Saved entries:

>>>>>

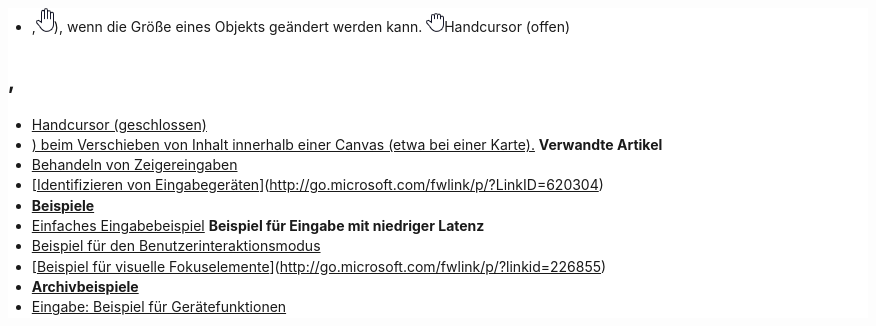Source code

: -   ,![Cursor für diagonale Größenänderung (oben links, unten rechts)](images/cursor-pan1.png)), wenn die Größe eines Objekts geändert werden kann. ![Verwenden Sie den Handcursor (](images/cursor-pan2.png)Handcursor (offen)

## ,


* [Handcursor (geschlossen)](handle-pointer-input.md)
* [) beim Verschieben von Inhalt innerhalb einer Canvas (etwa bei einer Karte).](identify-input-devices.md)
**<span id="related_topics"></span>Verwandte Artikel**
* [Behandeln von Zeigereingaben](http://go.microsoft.com/fwlink/p/?LinkID=620302)
* [[Identifizieren von Eingabegeräten](identify-input-devices.md)](http://go.microsoft.com/fwlink/p/?LinkID=620304)
* [**Beispiele**](http://go.microsoft.com/fwlink/p/?LinkID=619894)
* [Einfaches Eingabebeispiel](http://go.microsoft.com/fwlink/p/?LinkID=619895)
**Beispiel für Eingabe mit niedriger Latenz**
* [Beispiel für den Benutzerinteraktionsmodus](http://go.microsoft.com/fwlink/p/?linkid=231530)
* [[Beispiel für visuelle Fokuselemente](http://go.microsoft.com/fwlink/p/?LinkID=619895)](http://go.microsoft.com/fwlink/p/?linkid=226855)
* [**Archivbeispiele**](http://go.microsoft.com/fwlink/p/?linkid=251717)
* [Eingabe: Beispiel für Gerätefunktionen](http://go.microsoft.com/fwlink/p/?LinkID=231605)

<<<<<

TASK OBJECTIVE ▸
Across all the entries, count the lines that contain "fwlink", and state nothing but the total.

ANSWER TO THE EXERCISE ▸
8